## Start

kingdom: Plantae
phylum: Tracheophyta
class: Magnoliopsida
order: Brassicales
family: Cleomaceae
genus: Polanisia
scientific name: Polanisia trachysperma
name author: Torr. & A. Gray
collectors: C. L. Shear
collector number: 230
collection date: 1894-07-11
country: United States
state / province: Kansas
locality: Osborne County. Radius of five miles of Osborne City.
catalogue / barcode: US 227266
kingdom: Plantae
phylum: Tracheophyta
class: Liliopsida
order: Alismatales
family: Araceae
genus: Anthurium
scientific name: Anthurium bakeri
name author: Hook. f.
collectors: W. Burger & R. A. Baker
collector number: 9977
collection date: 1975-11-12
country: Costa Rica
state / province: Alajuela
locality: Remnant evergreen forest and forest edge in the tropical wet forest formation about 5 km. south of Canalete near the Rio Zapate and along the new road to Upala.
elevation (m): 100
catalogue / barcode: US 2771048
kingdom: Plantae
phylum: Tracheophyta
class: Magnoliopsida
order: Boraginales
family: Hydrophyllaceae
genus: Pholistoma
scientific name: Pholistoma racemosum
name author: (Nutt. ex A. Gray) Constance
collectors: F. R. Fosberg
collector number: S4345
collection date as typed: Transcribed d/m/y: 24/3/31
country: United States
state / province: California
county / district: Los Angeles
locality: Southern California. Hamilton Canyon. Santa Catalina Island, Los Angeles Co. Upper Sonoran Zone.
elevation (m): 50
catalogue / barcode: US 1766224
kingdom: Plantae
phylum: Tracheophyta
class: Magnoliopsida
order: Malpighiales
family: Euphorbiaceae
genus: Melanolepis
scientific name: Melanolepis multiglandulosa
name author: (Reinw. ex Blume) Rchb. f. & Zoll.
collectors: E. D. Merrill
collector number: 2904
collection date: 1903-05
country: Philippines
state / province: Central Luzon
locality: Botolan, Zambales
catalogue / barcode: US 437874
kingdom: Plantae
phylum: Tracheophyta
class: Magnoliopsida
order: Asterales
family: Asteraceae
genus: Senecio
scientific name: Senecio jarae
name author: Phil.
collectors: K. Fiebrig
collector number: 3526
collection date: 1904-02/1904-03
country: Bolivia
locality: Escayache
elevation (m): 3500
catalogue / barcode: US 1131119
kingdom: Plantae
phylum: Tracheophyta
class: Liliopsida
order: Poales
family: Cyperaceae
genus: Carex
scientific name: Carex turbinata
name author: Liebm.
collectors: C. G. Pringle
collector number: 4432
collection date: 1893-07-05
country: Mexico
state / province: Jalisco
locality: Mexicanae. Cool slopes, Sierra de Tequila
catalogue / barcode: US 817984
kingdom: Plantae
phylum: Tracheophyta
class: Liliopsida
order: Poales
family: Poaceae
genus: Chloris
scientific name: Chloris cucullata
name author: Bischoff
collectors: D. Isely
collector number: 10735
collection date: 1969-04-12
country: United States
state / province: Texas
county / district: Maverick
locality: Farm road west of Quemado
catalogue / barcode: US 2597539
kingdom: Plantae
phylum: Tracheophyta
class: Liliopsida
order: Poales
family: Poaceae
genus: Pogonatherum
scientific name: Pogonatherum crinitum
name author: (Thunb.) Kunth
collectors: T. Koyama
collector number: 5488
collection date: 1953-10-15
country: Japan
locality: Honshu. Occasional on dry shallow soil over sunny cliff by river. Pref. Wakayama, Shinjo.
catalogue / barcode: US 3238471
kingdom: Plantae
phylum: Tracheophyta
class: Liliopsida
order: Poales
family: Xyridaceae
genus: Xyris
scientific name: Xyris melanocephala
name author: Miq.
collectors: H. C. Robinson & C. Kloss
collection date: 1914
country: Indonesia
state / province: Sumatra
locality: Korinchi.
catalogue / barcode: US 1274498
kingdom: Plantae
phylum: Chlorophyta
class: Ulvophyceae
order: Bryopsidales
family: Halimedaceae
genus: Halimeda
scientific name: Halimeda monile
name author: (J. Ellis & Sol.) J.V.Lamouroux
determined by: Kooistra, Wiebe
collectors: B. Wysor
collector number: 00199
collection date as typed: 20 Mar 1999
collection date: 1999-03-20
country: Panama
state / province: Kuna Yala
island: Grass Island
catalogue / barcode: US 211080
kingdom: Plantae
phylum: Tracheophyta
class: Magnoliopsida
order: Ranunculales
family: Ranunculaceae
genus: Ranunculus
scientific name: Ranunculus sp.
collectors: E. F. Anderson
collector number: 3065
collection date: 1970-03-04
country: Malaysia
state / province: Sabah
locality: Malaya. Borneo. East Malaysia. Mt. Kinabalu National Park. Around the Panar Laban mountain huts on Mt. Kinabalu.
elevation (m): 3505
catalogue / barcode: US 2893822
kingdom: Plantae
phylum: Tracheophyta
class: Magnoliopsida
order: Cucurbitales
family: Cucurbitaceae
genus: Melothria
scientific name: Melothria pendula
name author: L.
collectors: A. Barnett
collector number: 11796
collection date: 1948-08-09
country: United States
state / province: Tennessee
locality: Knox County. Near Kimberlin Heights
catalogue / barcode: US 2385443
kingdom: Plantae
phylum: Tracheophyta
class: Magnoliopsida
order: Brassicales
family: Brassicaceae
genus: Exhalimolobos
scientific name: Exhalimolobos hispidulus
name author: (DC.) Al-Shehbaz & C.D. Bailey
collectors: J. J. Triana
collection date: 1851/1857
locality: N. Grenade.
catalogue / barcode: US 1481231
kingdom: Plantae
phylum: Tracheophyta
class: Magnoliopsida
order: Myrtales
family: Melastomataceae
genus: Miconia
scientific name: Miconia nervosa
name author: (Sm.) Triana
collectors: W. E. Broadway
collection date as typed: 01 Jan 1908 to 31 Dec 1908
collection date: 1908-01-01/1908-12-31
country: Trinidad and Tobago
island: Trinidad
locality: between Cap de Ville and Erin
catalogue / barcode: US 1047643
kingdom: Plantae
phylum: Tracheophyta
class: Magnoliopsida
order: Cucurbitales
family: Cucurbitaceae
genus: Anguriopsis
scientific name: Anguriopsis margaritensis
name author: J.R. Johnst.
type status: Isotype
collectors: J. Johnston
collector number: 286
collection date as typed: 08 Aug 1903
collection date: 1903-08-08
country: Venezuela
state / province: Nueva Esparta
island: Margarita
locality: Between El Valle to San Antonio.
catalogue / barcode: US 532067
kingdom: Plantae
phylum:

## End

- **PROBLEM DETAILS**
Copy every line of the records above, character for character, with nothing added, left out, or changed.

- **WRITTEN SOLUTION**
kingdom: Plantae
phylum: Tracheophyta
class: Magnoliopsida
order: Brassicales
family: Cleomaceae
genus: Polanisia
scientific name: Polanisia trachysperma
name author: Torr. & A. Gray
collectors: C. L. Shear
collector number: 230
collection date: 1894-07-11
country: United States
state / province: Kansas
locality: Osborne County. Radius of five miles of Osborne City.
catalogue / barcode: US 227266
kingdom: Plantae
phylum: Tracheophyta
class: Liliopsida
order: Alismatales
family: Araceae
genus: Anthurium
scientific name: Anthurium bakeri
name author: Hook. f.
collectors: W. Burger & R. A. Baker
collector number: 9977
collection date: 1975-11-12
country: Costa Rica
state / province: Alajuela
locality: Remnant evergreen forest and forest edge in the tropical wet forest formation about 5 km. south of Canalete near the Rio Zapate and along the new road to Upala.
elevation (m): 100
catalogue / barcode: US 2771048
kingdom: Plantae
phylum: Tracheophyta
class: Magnoliopsida
order: Boraginales
family: Hydrophyllaceae
genus: Pholistoma
scientific name: Pholistoma racemosum
name author: (Nutt. ex A. Gray) Constance
collectors: F. R. Fosberg
collector number: S4345
collection date as typed: Transcribed d/m/y: 24/3/31
country: United States
state / province: California
county / district: Los Angeles
locality: Southern California. Hamilton Canyon. Santa Catalina Island, Los Angeles Co. Upper Sonoran Zone.
elevation (m): 50
catalogue / barcode: US 1766224
kingdom: Plantae
phylum: Tracheophyta
class: Magnoliopsida
order: Malpighiales
family: Euphorbiaceae
genus: Melanolepis
scientific name: Melanolepis multiglandulosa
name author: (Reinw. ex Blume) Rchb. f. & Zoll.
collectors: E. D. Merrill
collector number: 2904
collection date: 1903-05
country: Philippines
state / province: Central Luzon
locality: Botolan, Zambales
catalogue / barcode: US 437874
kingdom: Plantae
phylum: Tracheophyta
class: Magnoliopsida
order: Asterales
family: Asteraceae
genus: Senecio
scientific name: Senecio jarae
name author: Phil.
collectors: K. Fiebrig
collector number: 3526
collection date: 1904-02/1904-03
country: Bolivia
locality: Escayache
elevation (m): 3500
catalogue / barcode: US 1131119
kingdom: Plantae
phylum: Tracheophyta
class: Liliopsida
order: Poales
family: Cyperaceae
genus: Carex
scientific name: Carex turbinata
name author: Liebm.
collectors: C. G. Pringle
collector number: 4432
collection date: 1893-07-05
country: Mexico
state / province: Jalisco
locality: Mexicanae. Cool slopes, Sierra de Tequila
catalogue / barcode: US 817984
kingdom: Plantae
phylum: Tracheophyta
class: Liliopsida
order: Poales
family: Poaceae
genus: Chloris
scientific name: Chloris cucullata
name author: Bischoff
collectors: D. Isely
collector number: 10735
collection date: 1969-04-12
country: United States
state / province: Texas
county / district: Maverick
locality: Farm road west of Quemado
catalogue / barcode: US 2597539
kingdom: Plantae
phylum: Tracheophyta
class: Liliopsida
order: Poales
family: Poaceae
genus: Pogonatherum
scientific name: Pogonatherum crinitum
name author: (Thunb.) Kunth
collectors: T. Koyama
collector number: 5488
collection date: 1953-10-15
country: Japan
locality: Honshu. Occasional on dry shallow soil over sunny cliff by river. Pref. Wakayama, Shinjo.
catalogue / barcode: US 3238471
kingdom: Plantae
phylum: Tracheophyta
class: Liliopsida
order: Poales
family: Xyridaceae
genus: Xyris
scientific name: Xyris melanocephala
name author: Miq.
collectors: H. C. Robinson & C. Kloss
collection date: 1914
country: Indonesia
state / province: Sumatra
locality: Korinchi.
catalogue / barcode: US 1274498
kingdom: Plantae
phylum: Chlorophyta
class: Ulvophyceae
order: Bryopsidales
family: Halimedaceae
genus: Halimeda
scientific name: Halimeda monile
name author: (J. Ellis & Sol.) J.V.Lamouroux
determined by: Kooistra, Wiebe
collectors: B. Wysor
collector number: 00199
collection date as typed: 20 Mar 1999
collection date: 1999-03-20
country: Panama
state / province: Kuna Yala
island: Grass Island
catalogue / barcode: US 211080
kingdom: Plantae
phylum: Tracheophyta
class: Magnoliopsida
order: Ranunculales
family: Ranunculaceae
genus: Ranunculus
scientific name: Ranunculus sp.
collectors: E. F. Anderson
collector number: 3065
collection date: 1970-03-04
country: Malaysia
state / province: Sabah
locality: Malaya. Borneo. East Malaysia. Mt. Kinabalu National Park. Around the Panar Laban mountain huts on Mt. Kinabalu.
elevation (m): 3505
catalogue / barcode: US 2893822
kingdom: Plantae
phylum: Tracheophyta
class: Magnoliopsida
order: Cucurbitales
family: Cucurbitaceae
genus: Melothria
scientific name: Melothria pendula
name author: L.
collectors: A. Barnett
collector number: 11796
collection date: 1948-08-09
country: United States
state / province: Tennessee
locality: Knox County. Near Kimberlin Heights
catalogue / barcode: US 2385443
kingdom: Plantae
phylum: Tracheophyta
class: Magnoliopsida
order: Brassicales
family: Brassicaceae
genus: Exhalimolobos
scientific name: Exhalimolobos hispidulus
name author: (DC.) Al-Shehbaz & C.D. Bailey
collectors: J. J. Triana
collection date: 1851/1857
locality: N. Grenade.
catalogue / barcode: US 1481231
kingdom: Plantae
phylum: Tracheophyta
class: Magnoliopsida
order: Myrtales
family: Melastomataceae
genus: Miconia
scientific name: Miconia nervosa
name author: (Sm.) Triana
collectors: W. E. Broadway
collection date as typed: 01 Jan 1908 to 31 Dec 1908
collection date: 1908-01-01/1908-12-31
country: Trinidad and Tobago
island: Trinidad
locality: between Cap de Ville and Erin
catalogue / barcode: US 1047643
kingdom: Plantae
phylum: Tracheophyta
class: Magnoliopsida
order: Cucurbitales
family: Cucurbitaceae
genus: Anguriopsis
scientific name: Anguriopsis margaritensis
name author: J.R. Johnst.
type status: Isotype
collectors: J. Johnston
collector number: 286
collection date as typed: 08 Aug 1903
collection date: 1903-08-08
country: Venezuela
state / province: Nueva Esparta
island: Margarita
locality: Between El Valle to San Antonio.
catalogue / barcode: US 532067
kingdom: Plantae
phylum:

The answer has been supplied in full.